Li Wuzhang (李武章; born July 1959) is a Chinese politician who served as Vice Chairman of the Shanxi Provincial Committee of the Chinese People's Political Consultative Conference. He has served as chairman of the All-China Federation of Industry and Commerce Shanxi branch.

== Biography ==
Li Wuzhang was born in July 1959 in Huai'an County, Hebei. He began his career in July 1976 as a sent-down youth in Hetao Commune of Huairen County. In October 1978, he became a worker at the Datong Petroleum Depot in Yanbei Prefecture. From October 1981, he worked in the Yanbei Chemical Supply and Marketing Company, where he successively served as planner and later manager. During this period, he studied Chinese language at Shanxi Radio and Television University from September 1982 to August 1985.

In November 1990, Li became manager of the Yanbei Fertilizer Company and later of the Datong Fertilizer Company. In February 1998, he was appointed head of the preparatory group for the Datong Tianbao Fertilizer Industry Group, and in June 1998 became its chairman and general manager. In July 1998, he was appointed Vice Chairman of the Chinese People's Political Consultative Conference Datong Municipal Committee while continuing to lead the enterprise.

In August 2003, Li was appointed Vice Mayor of Datong, a position he held until March 2012. During this time, he pursued in-service postgraduate studies in software engineering at Wuhan University from September 2006 to June 2008, obtaining a Master of Engineering degree. In March 2012, he was transferred to Shuozhou as Vice Mayor, and between April and October 2012 he was temporarily assigned as deputy director of the Hangu Administrative Committee of the Binhai New Area in Tianjin.

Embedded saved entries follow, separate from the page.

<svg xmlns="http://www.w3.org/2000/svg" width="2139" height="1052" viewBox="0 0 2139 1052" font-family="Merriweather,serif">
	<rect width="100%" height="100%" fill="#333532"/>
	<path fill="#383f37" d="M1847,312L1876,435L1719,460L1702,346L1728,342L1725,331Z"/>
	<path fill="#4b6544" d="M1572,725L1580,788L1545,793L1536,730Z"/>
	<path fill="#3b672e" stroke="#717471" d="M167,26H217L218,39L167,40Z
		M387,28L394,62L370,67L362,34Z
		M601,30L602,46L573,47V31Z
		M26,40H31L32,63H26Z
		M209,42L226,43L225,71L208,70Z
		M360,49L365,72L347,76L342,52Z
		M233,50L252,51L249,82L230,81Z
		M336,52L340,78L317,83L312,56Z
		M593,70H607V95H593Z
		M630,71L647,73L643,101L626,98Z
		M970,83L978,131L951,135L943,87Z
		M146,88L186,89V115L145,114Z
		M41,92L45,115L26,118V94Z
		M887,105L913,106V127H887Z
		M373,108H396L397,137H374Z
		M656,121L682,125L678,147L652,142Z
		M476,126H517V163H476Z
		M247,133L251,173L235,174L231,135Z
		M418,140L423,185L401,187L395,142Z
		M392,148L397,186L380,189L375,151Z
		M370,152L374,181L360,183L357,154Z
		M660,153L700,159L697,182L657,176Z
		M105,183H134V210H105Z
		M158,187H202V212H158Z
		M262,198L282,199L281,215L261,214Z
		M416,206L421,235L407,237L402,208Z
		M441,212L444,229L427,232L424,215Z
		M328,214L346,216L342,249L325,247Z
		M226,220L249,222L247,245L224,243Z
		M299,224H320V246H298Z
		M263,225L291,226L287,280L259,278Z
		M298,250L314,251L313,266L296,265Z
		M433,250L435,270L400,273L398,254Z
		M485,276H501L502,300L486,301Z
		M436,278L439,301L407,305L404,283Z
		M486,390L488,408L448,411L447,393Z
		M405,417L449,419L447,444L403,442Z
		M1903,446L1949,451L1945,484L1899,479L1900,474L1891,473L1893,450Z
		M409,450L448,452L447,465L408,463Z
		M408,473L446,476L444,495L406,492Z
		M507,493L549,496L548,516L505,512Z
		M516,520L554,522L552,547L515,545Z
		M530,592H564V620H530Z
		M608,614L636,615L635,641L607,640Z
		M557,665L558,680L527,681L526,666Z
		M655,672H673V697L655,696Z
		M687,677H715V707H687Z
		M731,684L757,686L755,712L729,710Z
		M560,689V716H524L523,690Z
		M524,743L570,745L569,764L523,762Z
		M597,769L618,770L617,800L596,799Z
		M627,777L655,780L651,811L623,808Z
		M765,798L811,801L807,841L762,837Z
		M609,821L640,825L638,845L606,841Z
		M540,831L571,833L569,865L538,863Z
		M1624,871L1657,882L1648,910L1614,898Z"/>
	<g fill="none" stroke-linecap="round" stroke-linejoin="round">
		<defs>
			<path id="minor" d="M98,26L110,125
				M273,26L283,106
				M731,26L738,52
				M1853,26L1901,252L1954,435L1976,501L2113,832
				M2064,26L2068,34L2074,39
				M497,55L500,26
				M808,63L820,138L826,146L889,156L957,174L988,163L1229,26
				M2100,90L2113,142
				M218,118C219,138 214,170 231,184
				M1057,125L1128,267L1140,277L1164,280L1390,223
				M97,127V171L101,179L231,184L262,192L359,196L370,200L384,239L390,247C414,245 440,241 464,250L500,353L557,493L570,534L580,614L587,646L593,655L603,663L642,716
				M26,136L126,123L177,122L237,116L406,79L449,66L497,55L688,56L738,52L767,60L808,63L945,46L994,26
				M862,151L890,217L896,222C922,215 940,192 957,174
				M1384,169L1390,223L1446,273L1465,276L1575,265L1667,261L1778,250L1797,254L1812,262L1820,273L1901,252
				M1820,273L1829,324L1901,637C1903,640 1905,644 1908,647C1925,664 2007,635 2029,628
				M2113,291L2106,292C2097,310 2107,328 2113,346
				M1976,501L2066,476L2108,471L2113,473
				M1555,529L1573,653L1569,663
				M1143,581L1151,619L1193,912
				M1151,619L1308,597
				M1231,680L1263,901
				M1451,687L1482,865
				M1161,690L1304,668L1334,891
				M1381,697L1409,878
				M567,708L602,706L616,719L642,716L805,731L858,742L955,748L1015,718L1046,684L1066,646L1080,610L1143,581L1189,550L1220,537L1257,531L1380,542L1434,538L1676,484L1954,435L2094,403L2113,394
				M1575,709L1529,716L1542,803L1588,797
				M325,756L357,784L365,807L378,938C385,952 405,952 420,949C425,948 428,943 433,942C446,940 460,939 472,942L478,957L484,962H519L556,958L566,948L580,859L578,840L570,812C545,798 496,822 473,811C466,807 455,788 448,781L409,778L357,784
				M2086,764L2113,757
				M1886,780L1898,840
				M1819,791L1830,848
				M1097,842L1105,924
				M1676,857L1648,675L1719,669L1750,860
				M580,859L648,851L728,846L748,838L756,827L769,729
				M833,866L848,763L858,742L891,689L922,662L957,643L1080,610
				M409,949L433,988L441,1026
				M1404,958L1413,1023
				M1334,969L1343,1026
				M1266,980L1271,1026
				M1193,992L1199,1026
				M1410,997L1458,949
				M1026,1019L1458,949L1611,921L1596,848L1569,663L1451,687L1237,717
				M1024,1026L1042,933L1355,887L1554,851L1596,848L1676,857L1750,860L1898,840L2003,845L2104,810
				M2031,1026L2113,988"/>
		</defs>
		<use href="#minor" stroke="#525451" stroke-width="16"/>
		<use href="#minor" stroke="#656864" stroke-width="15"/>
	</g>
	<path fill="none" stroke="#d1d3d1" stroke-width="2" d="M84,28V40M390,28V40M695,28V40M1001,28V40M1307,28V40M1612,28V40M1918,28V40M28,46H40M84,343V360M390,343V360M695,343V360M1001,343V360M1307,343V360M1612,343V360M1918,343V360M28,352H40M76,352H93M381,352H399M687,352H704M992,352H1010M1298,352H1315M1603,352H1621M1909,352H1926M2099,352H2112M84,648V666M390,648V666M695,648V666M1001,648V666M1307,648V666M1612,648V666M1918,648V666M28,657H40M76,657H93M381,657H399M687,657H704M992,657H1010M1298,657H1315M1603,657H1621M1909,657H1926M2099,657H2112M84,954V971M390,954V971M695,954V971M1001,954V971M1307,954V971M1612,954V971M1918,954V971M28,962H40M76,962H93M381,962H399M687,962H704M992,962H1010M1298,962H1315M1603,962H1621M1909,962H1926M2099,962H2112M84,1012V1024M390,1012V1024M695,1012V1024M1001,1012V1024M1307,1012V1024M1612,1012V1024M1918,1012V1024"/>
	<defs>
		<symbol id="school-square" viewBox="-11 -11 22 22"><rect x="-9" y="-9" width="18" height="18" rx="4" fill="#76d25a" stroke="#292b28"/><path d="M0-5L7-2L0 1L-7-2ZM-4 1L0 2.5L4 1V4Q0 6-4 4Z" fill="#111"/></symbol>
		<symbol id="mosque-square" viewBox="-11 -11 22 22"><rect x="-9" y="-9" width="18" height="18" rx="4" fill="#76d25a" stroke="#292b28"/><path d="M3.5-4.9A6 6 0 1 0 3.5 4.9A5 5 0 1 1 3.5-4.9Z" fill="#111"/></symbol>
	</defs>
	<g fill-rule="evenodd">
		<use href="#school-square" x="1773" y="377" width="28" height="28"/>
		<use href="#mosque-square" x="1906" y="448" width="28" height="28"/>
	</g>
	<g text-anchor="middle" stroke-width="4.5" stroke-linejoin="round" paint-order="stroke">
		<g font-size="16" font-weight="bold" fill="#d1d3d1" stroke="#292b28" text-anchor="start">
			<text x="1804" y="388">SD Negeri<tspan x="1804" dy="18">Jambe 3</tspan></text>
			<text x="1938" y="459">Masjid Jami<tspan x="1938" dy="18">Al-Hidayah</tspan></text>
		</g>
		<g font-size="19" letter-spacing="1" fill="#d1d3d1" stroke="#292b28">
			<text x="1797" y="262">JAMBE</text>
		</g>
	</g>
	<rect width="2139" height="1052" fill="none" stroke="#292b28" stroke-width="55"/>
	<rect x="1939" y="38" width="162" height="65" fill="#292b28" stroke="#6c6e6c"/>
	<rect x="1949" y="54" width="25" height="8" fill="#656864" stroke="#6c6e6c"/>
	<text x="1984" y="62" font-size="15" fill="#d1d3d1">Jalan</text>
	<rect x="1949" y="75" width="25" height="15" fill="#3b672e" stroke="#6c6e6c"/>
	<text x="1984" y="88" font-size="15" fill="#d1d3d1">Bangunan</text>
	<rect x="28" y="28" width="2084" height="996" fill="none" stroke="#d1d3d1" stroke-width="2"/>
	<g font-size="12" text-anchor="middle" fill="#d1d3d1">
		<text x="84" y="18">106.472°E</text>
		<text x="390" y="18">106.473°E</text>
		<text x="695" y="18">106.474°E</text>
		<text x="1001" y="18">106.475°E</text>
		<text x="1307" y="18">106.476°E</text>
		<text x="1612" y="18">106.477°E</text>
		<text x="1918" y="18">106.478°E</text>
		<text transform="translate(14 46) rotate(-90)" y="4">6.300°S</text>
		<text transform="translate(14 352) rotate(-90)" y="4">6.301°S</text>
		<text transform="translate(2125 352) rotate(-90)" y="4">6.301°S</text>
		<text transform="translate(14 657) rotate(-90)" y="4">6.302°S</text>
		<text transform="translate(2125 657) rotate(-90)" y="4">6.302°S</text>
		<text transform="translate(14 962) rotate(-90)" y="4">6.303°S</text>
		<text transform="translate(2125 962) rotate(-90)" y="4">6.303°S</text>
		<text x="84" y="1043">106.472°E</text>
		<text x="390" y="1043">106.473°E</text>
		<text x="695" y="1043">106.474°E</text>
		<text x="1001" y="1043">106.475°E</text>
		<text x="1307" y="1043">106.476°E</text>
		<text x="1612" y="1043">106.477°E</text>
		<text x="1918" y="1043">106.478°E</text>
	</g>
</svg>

In December 2013, Li was appointed chairman of the Shanxi Provincial Federation of Industry and Commerce (General Chamber of Commerce). In January 2018, he was appointed Vice Chairman of the Shanxi Provincial Committee of the Chinese People's Political Consultative Conference, while continuing to serve as chairman of the provincial federation of industry and commerce. Li has served as a deputy to the National People's Congress (11th and 12th terms) and as a member of the Chinese People's Political Consultative Conference (13th National Committee).